“Emilia Perez” by Jacques Audiard, the crazy musical comedy that charms the festival – rts.ch

“Emilia Perez” by Jacques Audiard, the crazy musical comedy that charms the festival – rts.ch
“Emilia Perez” by Jacques Audiard, the crazy musical comedy that charms the festival – rts.ch

“The Apprentice” by Ali Abbasi:

After “Border” and “Nights of Mashhad”, the Danish director of Iranian origin looks at the young years of Donald Trump, building a real estate empire in the 1970s and 80s.

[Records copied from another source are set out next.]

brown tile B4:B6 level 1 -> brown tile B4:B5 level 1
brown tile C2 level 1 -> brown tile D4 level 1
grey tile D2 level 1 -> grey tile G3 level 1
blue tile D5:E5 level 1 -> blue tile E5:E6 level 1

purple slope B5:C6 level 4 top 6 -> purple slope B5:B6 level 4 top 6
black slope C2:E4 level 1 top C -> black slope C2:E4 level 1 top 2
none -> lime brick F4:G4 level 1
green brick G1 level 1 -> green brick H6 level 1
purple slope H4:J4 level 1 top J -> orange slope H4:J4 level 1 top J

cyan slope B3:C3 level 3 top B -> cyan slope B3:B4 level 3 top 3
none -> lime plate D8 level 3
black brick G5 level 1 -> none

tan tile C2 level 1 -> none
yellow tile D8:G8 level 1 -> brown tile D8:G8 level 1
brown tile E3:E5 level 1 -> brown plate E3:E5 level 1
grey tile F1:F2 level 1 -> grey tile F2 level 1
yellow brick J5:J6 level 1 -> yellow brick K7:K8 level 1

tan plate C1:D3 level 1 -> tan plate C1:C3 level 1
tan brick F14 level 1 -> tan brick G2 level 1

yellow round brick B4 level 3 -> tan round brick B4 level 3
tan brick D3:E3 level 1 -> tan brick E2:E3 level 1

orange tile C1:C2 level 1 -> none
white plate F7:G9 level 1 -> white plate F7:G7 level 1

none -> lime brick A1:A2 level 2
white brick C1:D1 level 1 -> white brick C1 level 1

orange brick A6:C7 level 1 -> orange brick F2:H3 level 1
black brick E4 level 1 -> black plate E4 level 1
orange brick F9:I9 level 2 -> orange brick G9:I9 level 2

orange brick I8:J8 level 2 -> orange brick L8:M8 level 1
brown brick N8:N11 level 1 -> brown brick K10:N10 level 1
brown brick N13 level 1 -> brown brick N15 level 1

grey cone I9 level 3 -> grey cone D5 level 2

“Motel Destino” by Karim Aïnouz:

On display with “The Queen’s Game”, in competition last year at Cannes, the Brazilian went to the Nordeste to shoot a “sex comedy” centered on desire.

“Bird” by Andrea Arnold:

Double news for the British filmmaker. Renowned for dynamiting social films, she will receive the Carrosse d’or, crowning each year in Cannes a director who demonstrates audacity and innovation. And Andrea Arnold will present her new opus carried by the duo Barry Keoghan and Franz Rogowski.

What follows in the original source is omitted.